Two shots were fired and Andrew Taylor took out his cell phone and called 911. He explained the situation, said he’d stay on the line, and walked over to lock his office door. His face was ashen and the hand holding his phone was shaking.

After a minute there was a knock on the door. “Mr. Taylor, it’s Ed Burns from Security; everything’s under control.”

Nobody moved. Taylor used the interoffice landline to call his receptionist.

“Betty? Is Ed Burns out there? Is everything under control?”

“Yes, Mr. Taylor. Security has somebody in handcuffs.”

Susan, Alice and Andrew stepped out of the office and into the hallway. Allan Butler stood up against a wall with his hands behind his back. There was a pistol on the floor in front of him.

“Your two techies disarmed him,” said Ed Burns. “My guys and I heard the shots fired and these guys had him on the floor when we got here. This could have been a lot worse.”

Two Techies? Andrew Taylor looked at Alex Johnson. Johnson shrugged and said, “He’s probably still running, sir.”

“I’m going to sue this place for assault,” said Allan.

“Well, good luck with finding an attorney who would touch that one,” said Andrew. “I see the police are here and you can call one from jail.”

After a brief discussion with Ed Burns, the police retrieved the revolver and took Allan away.

“Susan,” said Andrew after they left. “I’d like to sit down and talk to you about some sort of free use of our facilities when you feel up to it.”

“You’ve been very professional about this and I do understand how your company should not suffer unduly for the indiscretions of one employee, but I don’t think I’ll be using your service again. Ever. As to a lawsuit or exposure to the press, I don’t think that will be necessary. You, I, and John Edwards all learned a lot today.”

“I play racquetball at lunch three times a week,” said Alice. “I could teach you.”

“Really? That’d be great,” said Susan.

“I think it would be nice if Mr. Taylor offered to pay off some of your student loans,” said Alice. “Don’t you think that would be nice, Mr. Taylor?”

Andrew Taylor put on his practiced CEO smile and said, “I think that Galerie Jacques should be able to make a pretty good dent in those student loans.”

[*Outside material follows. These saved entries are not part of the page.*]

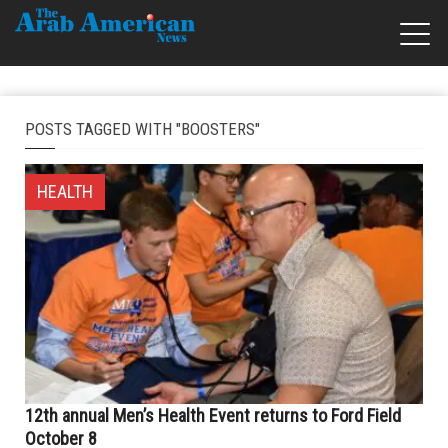
POSTS TAGGED WITH "BOOSTERS"
HEALTH
12th annual Men’s Health Event returns to Ford Field
October 8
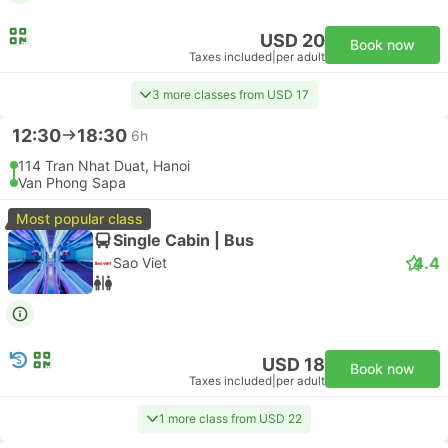
USD 20
Book now
Taxes included
|
per adult
3 more classes from USD 17
12:30
18:30
6h
114 Tran Nhat Duat, Hanoi
Van Phong Sapa
Most popular class
Single Cabin | Bus
4.4
Sao Viet
USD 18
Book now
Taxes included
|
per adult
1 more class from USD 22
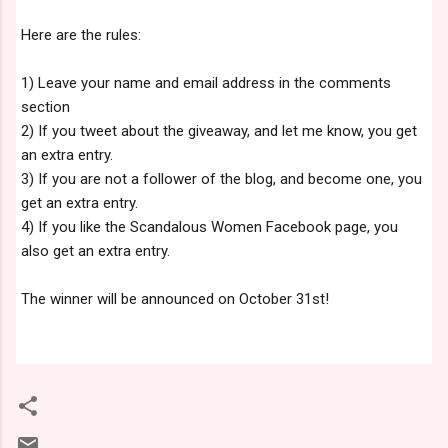
Here are the rules:
1) Leave your name and email address in the comments
section
2) If you tweet about the giveaway, and let me know, you get
an extra entry.
3) If you are not a follower of the blog, and become one, you
get an extra entry.
4) If you like the Scandalous Women Facebook page, you
also get an extra entry.
The winner will be announced on October 31st!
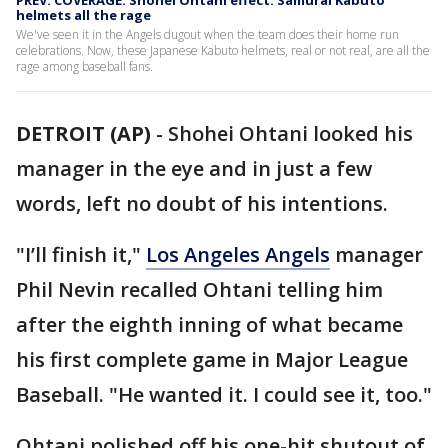
PREV. COVERAGE: Shohei Ohtani effect: Samurai Kabuto
helmets all the rage
We've seen it in the Angels dugout when the team does their home run
celebrations. Now, these Japanese Kabuto helmets, real or not real, are all the
rage among baseball fans.
DETROIT (AP)
-
Shohei Ohtani looked his
manager in the eye and in just a few
words, left no doubt of his intentions.
"I’ll finish it,"
Los Angeles Angels
manager
Phil Nevin recalled Ohtani telling him
after the eighth inning of what became
his first complete game in Major League
Baseball. "He wanted it. I could see it, too."
Ohtani polished off his one-hit shutout of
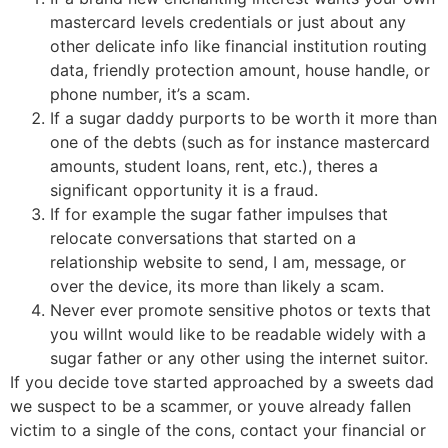
mastercard levels credentials or just about any
other delicate info like financial institution routing
data, friendly protection amount, house handle, or
phone number, it’s a scam.
If a sugar daddy purports to be worth it more than
one of the debts (such as for instance mastercard
amounts, student loans, rent, etc.), theres a
significant opportunity it is a fraud.
If for example the sugar father impulses that
relocate conversations that started on a
relationship website to send, I am, message, or
over the device, its more than likely a scam.
Never ever promote sensitive photos or texts that
you willnt would like to be readable widely with a
sugar father or any other using the internet suitor.
If you decide tove started approached by a sweets dad
we suspect to be a scammer, or youve already fallen
victim to a single of the cons, contact your financial or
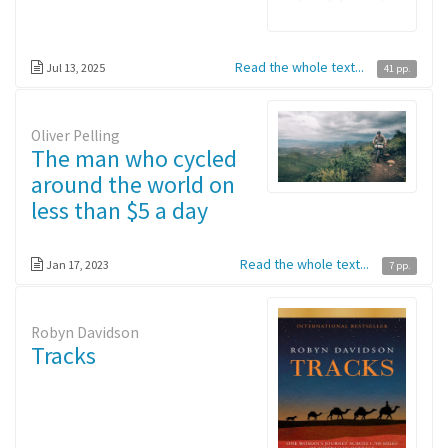
Read the whole text...
Jul 13, 2025
41 pp.
Oliver Pelling
The man who cycled
around the world on
less than $5 a day
Read the whole text...
Jan 17, 2023
7 pp.
Robyn Davidson
Tracks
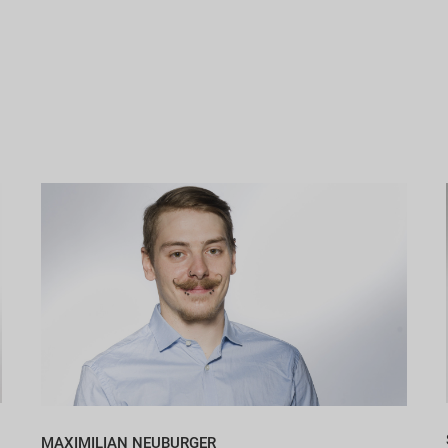
MAXIMILIAN NEUBURGER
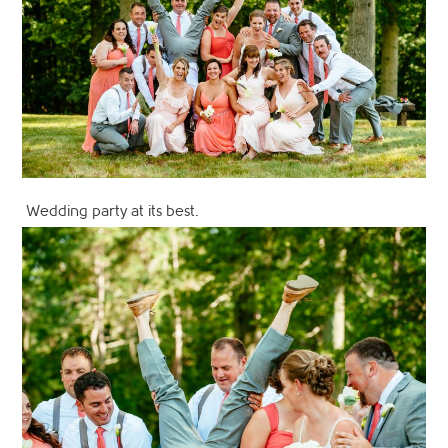
Wedding party at its best.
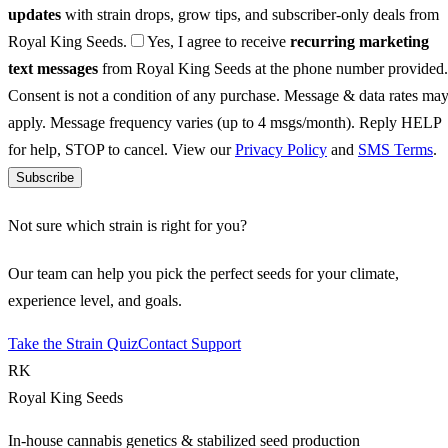
updates
with strain drops, grow tips, and subscriber-only deals from
Royal King Seeds.
Yes, I agree to receive
recurring marketing
text messages
from Royal King Seeds at the phone number provided.
Consent is not a condition of any purchase. Message & data rates ma
apply. Message frequency varies (up to 4 msgs/month). Reply HELP
for help, STOP to cancel. View our
Privacy Policy
and
SMS Terms
.
Subscribe
Not sure which strain is right for you?
Our team can help you pick the perfect seeds for your climate,
experience level, and goals.
Take the Strain Quiz
Contact Support
RK
Royal King Seeds
In-house cannabis genetics & stabilized seed production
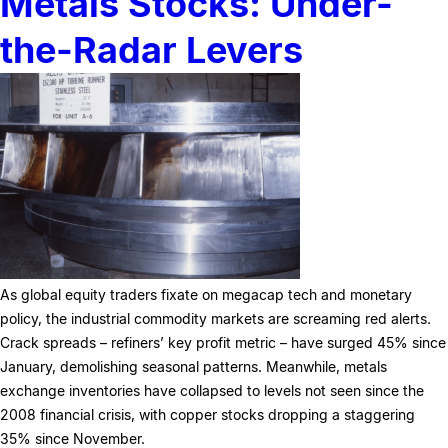
Metals Stocks: Under-
the-Radar Levers
As global equity traders fixate on megacap tech and monetary
policy, the industrial commodity markets are screaming red alerts.
Crack spreads – refiners’ key profit metric – have surged 45% since
January, demolishing seasonal patterns. Meanwhile, metals
exchange inventories have collapsed to levels not seen since the
2008 financial crisis, with copper stocks dropping a staggering
35% since November.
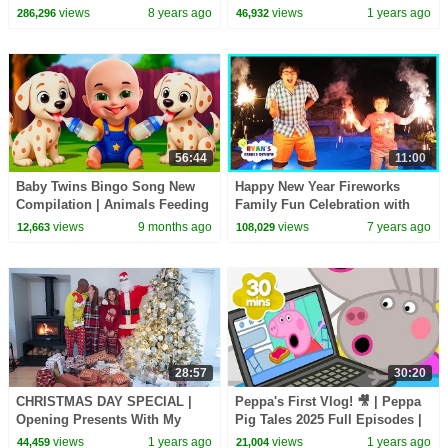
2018 | Toys AndMe
UNCOMFORTABLE
views
8 years ago
views
1 years ago
286,296
46,932
56:44
11:00
Baby Twins Bingo Song New
Happy New Year Fireworks
Compilation | Animals Feeding
Family Fun Celebration with
Song | Baby Cartoon and Kids
Ryan's Family Review
views
9 months ago
views
7 years ago
12,663
108,029
Songs
28:57
30:20
CHRISTMAS DAY SPECIAL |
Peppa's First Vlog! 🎥 | Peppa
Opening Presents With My
Pig Tales 2025 Full Episodes |
Family 2024
30 Minutes
views
1 years ago
views
1 years ago
44,459
21,004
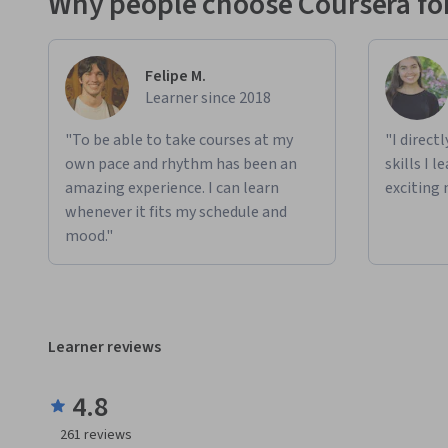
Why people choose Coursera for
Felipe M.
Learner since 2018
"To be able to take courses at my
"I direct
own pace and rhythm has been an
skills I 
amazing experience. I can learn
exciting 
whenever it fits my schedule and
mood."
Learner reviews
4.8
261
reviews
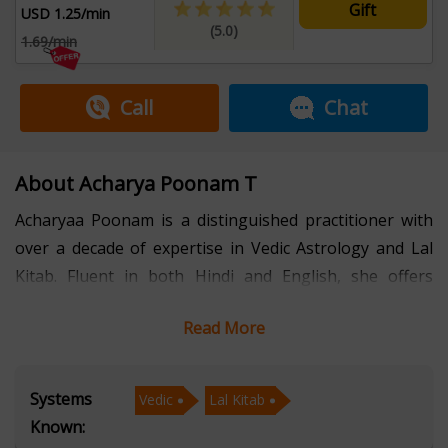
Gift
USD 1.25/min
(5.0)
1.69/min
Call
Chat
About Acharya Poonam T
Acharyaa Poonam is a distinguished practitioner with
over a decade of expertise in Vedic Astrology and Lal
Kitab. Fluent in both Hindi and English, she offers
profound consultations that blend ancient wisdom with
Read More
contemporary insights, guiding individuals towards
clarity and empowerment. Specializing in Vedic
Astrology, Acharyaa Poonam interprets planetary
Systems
Vedic
Lal Kitab
positions and their influences on various aspects of life,
Known:
including career, relationships, health, and spiritual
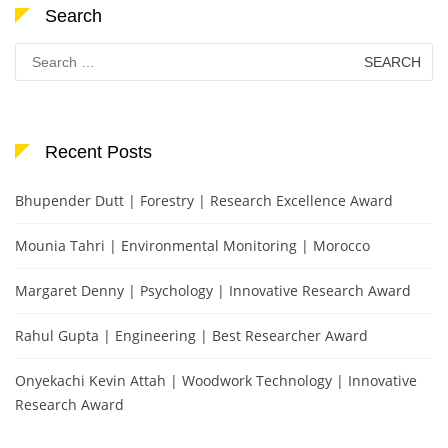
Search
Search
for:
Recent Posts
Bhupender Dutt | Forestry | Research Excellence Award
Mounia Tahri | Environmental Monitoring | Morocco
Margaret Denny | Psychology | Innovative Research Award
Rahul Gupta | Engineering | Best Researcher Award
Onyekachi Kevin Attah | Woodwork Technology | Innovative
Research Award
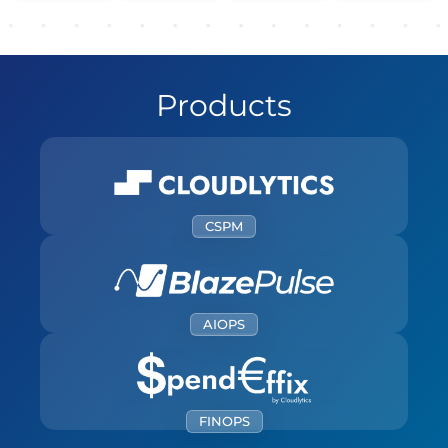
Products
CSPM
Simplifying Cloud Security Compliance and
Posture Management for Automated yet
Secured Cloud Operations
AIOPS
LEARN MORE
Streamline Cloud Operations with
Intelligent Automation and Proactive
Management.
LEARN MORE
FINOPS
Driving Cloud Cost Efficiency with Real-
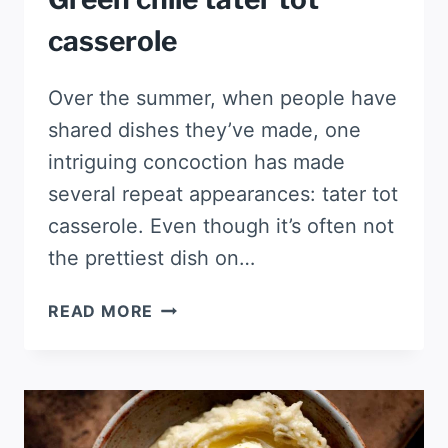
casserole
Over the summer, when people have
shared dishes they’ve made, one
intriguing concoction has made
several repeat appearances: tater tot
casserole. Even though it’s often not
the prettiest dish on…
GREEN
READ MORE
CHILE
TATER
TOT
CASSEROLE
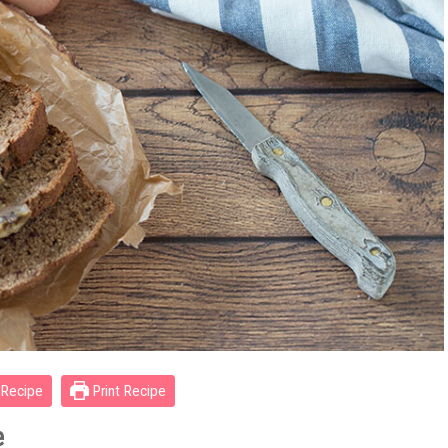
Recipe
Print Recipe
e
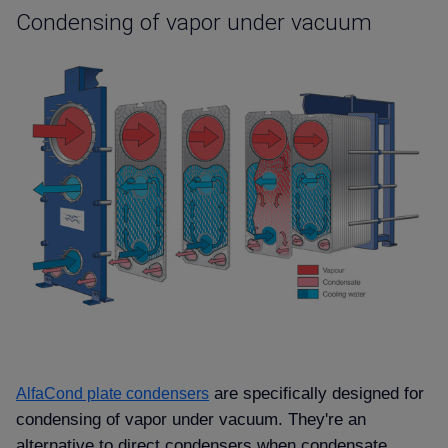
Condensing of vapor under vacuum
are specifically designed for
AlfaCond plate condensers
condensing of vapor under vacuum. They're an
alternative to direct condensers when condensate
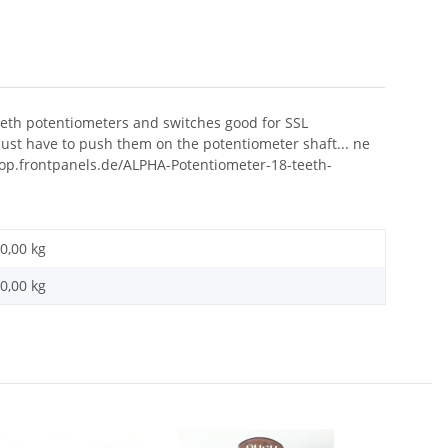
teeth potentiometers and switches good for SSL
ust have to push them on the potentiometer shaft... ne
shop.frontpanels.de/ALPHA-Potentiometer-18-teeth-
0,00 kg
0,00
kg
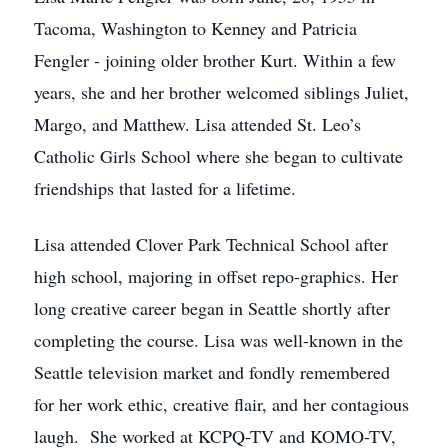
Tacoma, Washington to Kenney and Patricia
Fengler - joining older brother Kurt. Within a few
years, she and her brother welcomed siblings Juliet,
Margo, and Matthew. Lisa attended St. Leo’s
Catholic Girls School where she began to cultivate
friendships that lasted for a lifetime.
Lisa attended Clover Park Technical School after
high school, majoring in offset repo-graphics. Her
long creative career began in Seattle shortly after
completing the course. Lisa was well-known in the
Seattle television market and fondly remembered
for her work ethic, creative flair, and her contagious
laugh. She worked at KCPQ-TV and KOMO-TV,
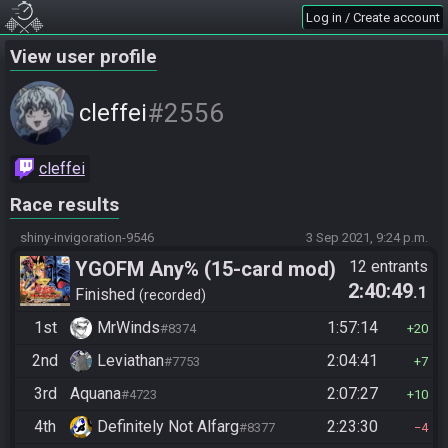
Log in / Create account
View user profile
#2556
cleffei
cleffei
Race results
shiny-invigoration-9546
3 Sep 2021, 9:24 p.m.
YGOFM Any% (15-card mod)
12 entrants
2:40:49
.1
Finished
recorded
1st
MrWinds
1:57:14
#8374
20
2nd
Leviathan
2:04:41
#7753
7
3rd
Aquana
2:07:27
#4723
10
4th
Definitely Not Alfarg
2:23:30
#8377
4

The smile stayed on Andrew Taylor’s face for a bit after everyone had left. He knew that Galerie Jacques had dodged a bullet. This time.

◊ ◊ ◊

Roy Dorman
Roy Dorman is retired from the University of Wisconsin-Madison Benefits Office and has been a voracious reader for over 60 years.  At the prompting of an old high school friend, himself a retired English teacher, Roy is now a voracious writer.  He has had flash fiction and poetry published recently in Theme of Absence, Flash Fiction Press, Drunk Monkeys, Birds Piled Loosely, Black Petals, Shotgun Honey, Near To The Knuckle, Cheapjack Pulp, The Creativity Webzine, and Yellow Mama.

4 thoughts on “Short Story Saturday

  1. This was different, I initially was looking for the twist but there wasn’t any or at least what I thought might be.
    Read it again, without the expectation and found it an enjoyable story, comupance comes from strange places.
    Thanks for writing this.

  2. Glad you liked it, Jeffrey. Most of my fiction does end with a twist of some sort. I also noticed the lack of a twist when I was pretty much finished writing this and wondered if I should work at finding one. I guess the risk one takes with writing a story without a quirky ending is the “they all lived happily after” stigma may be attached to it, right?